WHAT NEEDS TO BE DONE:
In the data below, find each line that contains the word "height" and copy it.

THE INPUT:
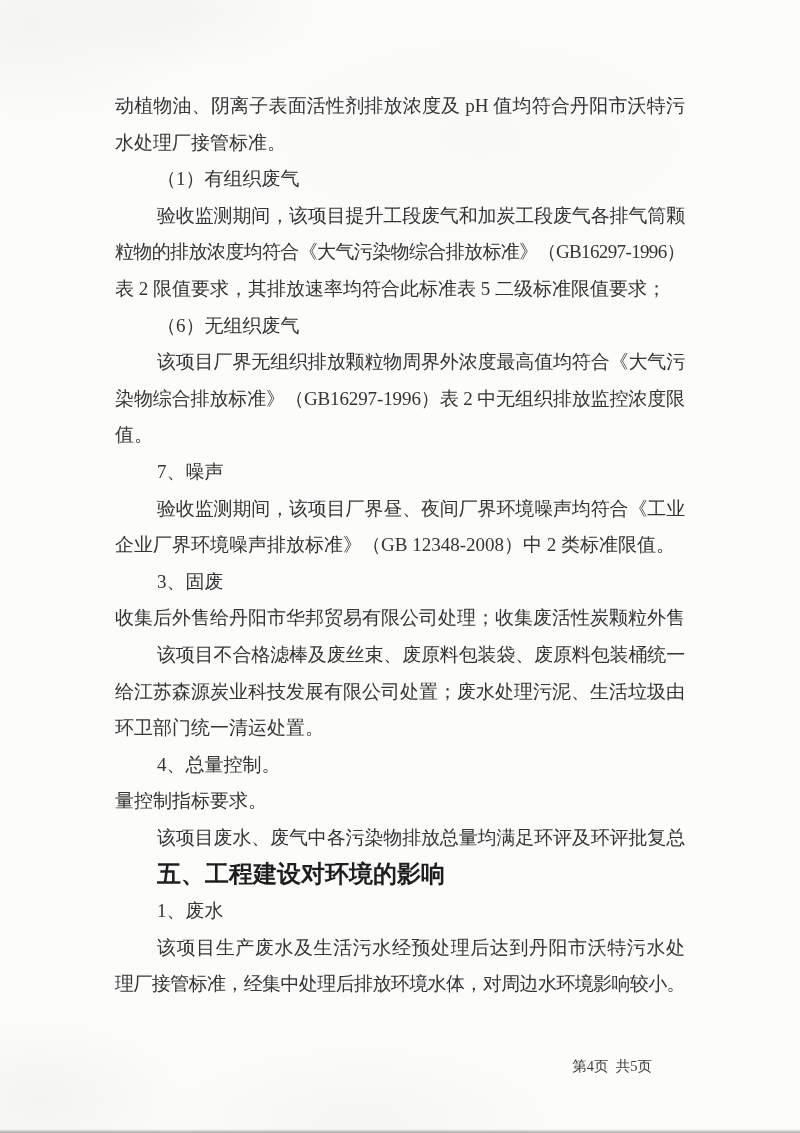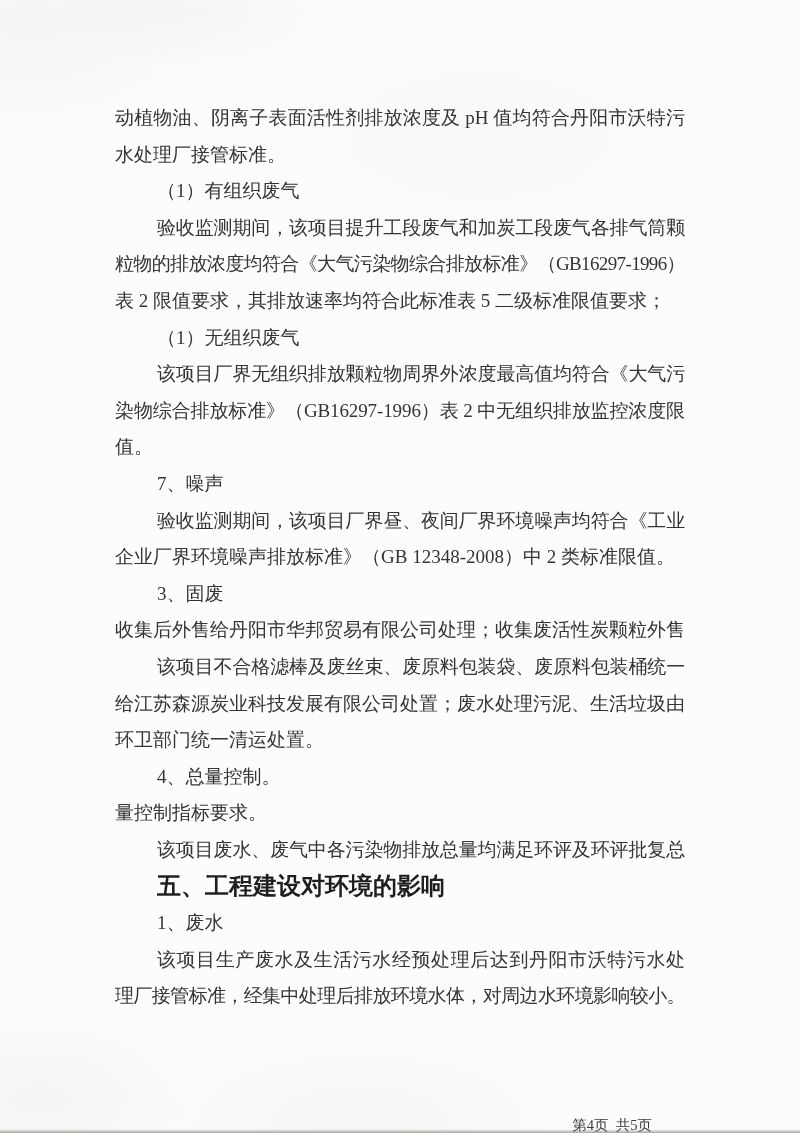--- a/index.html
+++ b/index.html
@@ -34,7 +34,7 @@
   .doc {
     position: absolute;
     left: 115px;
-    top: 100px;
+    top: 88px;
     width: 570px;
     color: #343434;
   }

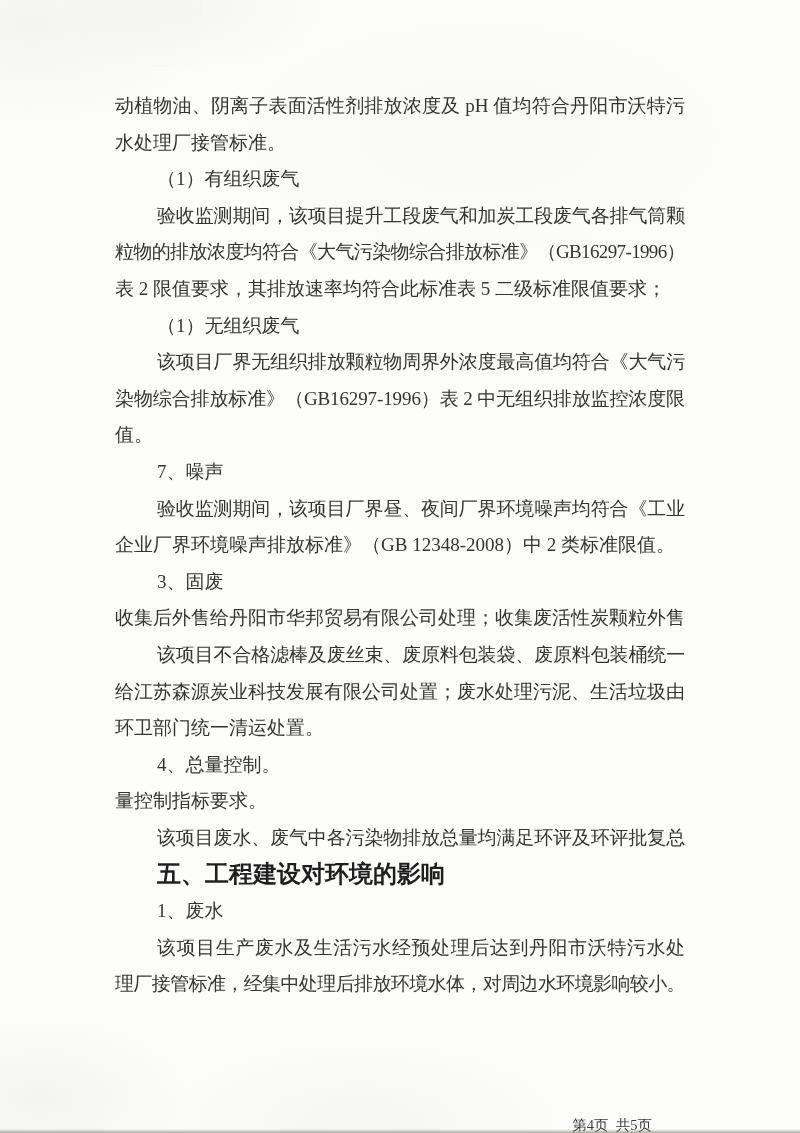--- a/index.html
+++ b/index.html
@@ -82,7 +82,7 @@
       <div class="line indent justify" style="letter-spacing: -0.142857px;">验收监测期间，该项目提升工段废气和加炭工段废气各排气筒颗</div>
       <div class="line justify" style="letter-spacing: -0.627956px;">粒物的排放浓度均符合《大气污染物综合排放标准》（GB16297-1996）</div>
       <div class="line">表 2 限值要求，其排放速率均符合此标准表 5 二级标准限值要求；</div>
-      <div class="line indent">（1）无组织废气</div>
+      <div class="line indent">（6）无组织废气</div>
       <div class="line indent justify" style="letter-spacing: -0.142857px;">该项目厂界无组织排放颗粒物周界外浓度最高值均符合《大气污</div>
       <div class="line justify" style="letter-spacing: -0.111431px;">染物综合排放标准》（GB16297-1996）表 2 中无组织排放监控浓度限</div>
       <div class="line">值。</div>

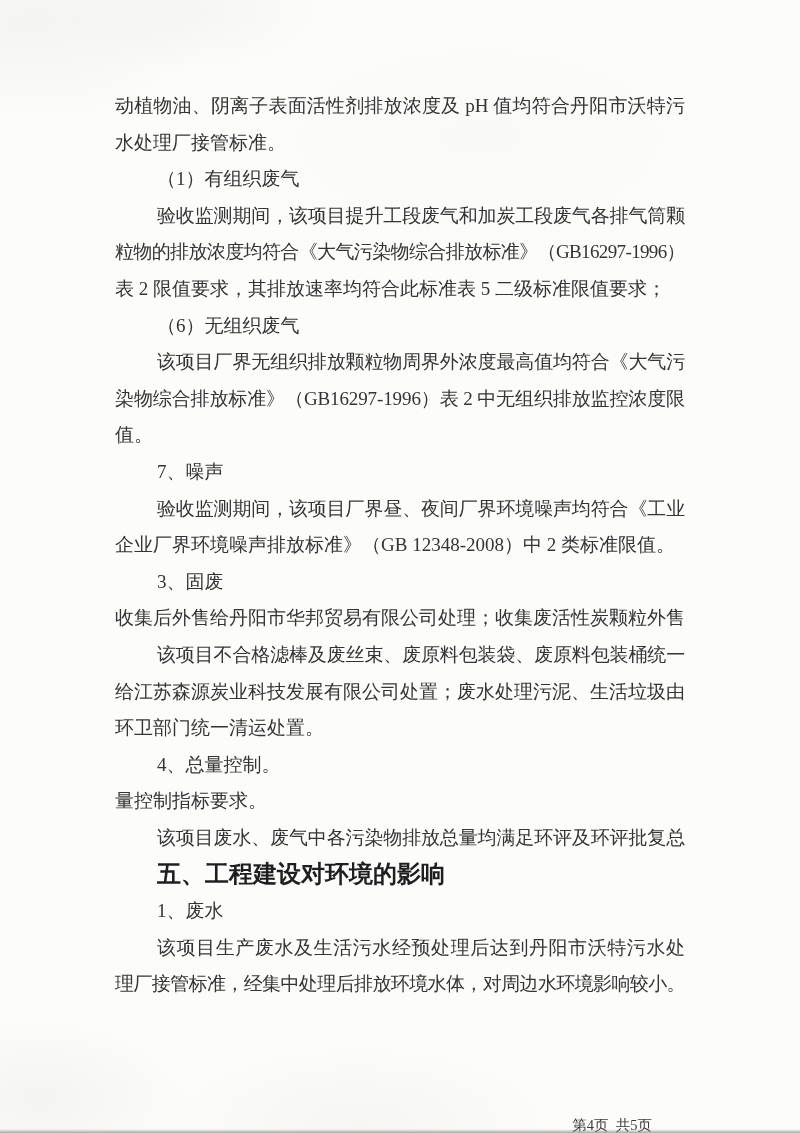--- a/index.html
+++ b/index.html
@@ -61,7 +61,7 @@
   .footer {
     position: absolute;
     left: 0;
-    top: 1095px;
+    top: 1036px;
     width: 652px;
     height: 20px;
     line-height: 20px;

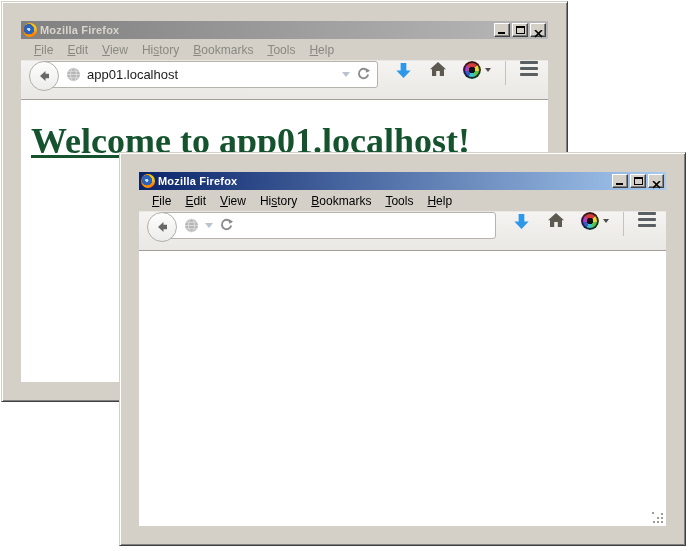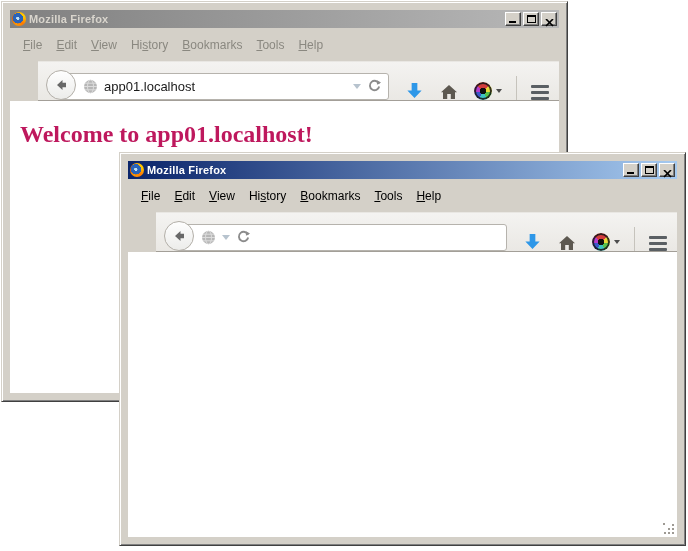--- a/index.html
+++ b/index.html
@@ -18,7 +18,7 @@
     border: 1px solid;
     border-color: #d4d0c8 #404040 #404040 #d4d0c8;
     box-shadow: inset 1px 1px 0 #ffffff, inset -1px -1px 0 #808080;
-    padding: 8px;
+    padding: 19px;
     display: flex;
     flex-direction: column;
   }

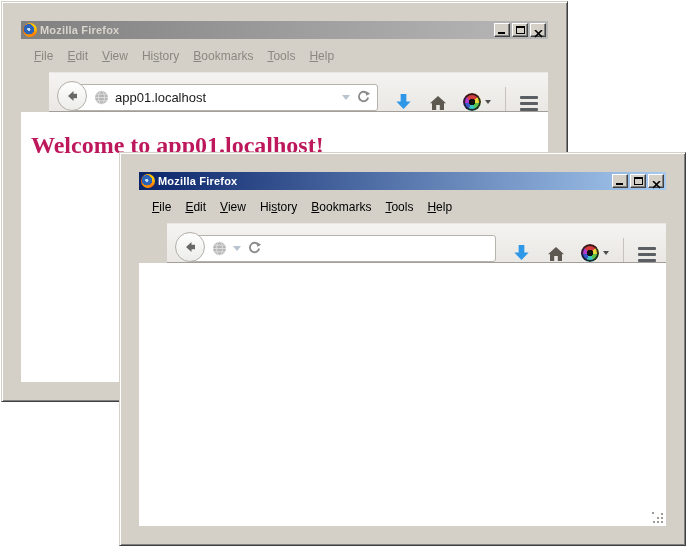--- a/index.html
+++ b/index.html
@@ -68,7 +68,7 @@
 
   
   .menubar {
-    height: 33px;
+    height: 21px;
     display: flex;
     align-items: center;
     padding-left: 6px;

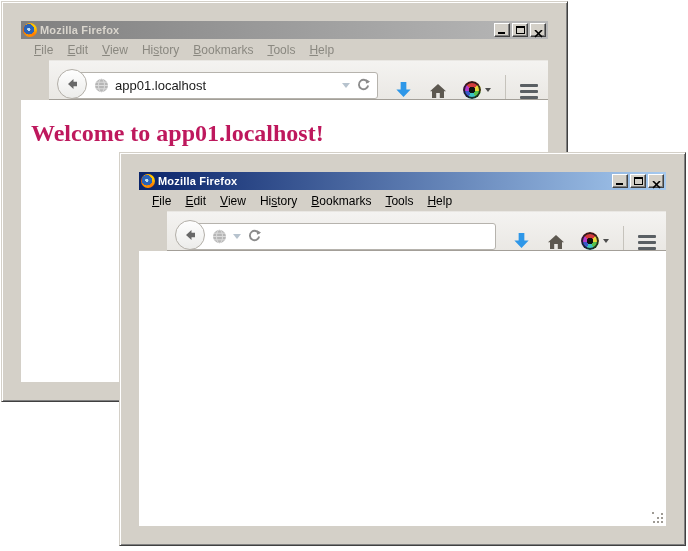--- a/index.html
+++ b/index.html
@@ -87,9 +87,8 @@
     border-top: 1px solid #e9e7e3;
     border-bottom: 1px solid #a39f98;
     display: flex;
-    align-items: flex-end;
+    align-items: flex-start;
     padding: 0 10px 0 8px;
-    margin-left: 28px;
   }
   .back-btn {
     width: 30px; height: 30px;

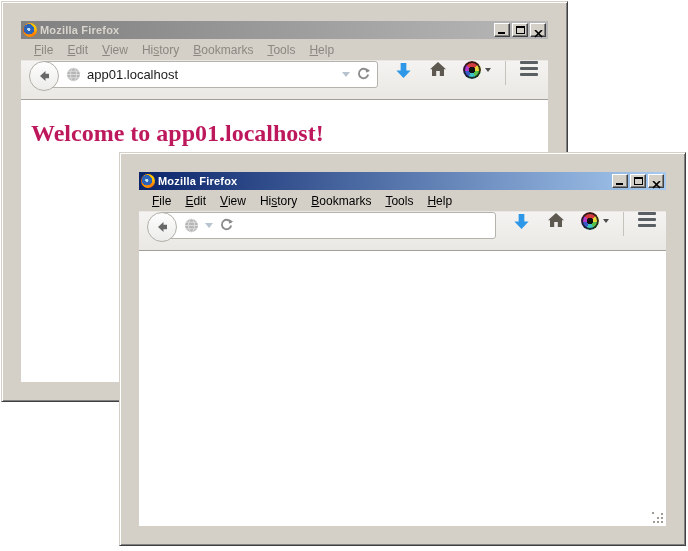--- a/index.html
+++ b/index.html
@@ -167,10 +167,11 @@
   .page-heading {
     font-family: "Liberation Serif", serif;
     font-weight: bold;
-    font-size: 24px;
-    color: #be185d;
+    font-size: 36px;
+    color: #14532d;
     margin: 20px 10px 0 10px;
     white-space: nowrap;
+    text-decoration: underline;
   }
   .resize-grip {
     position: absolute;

REPLY TO THE TASK:
     height: 20px;
     line-height: 20px;
-    height: 33px;
+    height: 21px;
     width: 30px; height: 30px;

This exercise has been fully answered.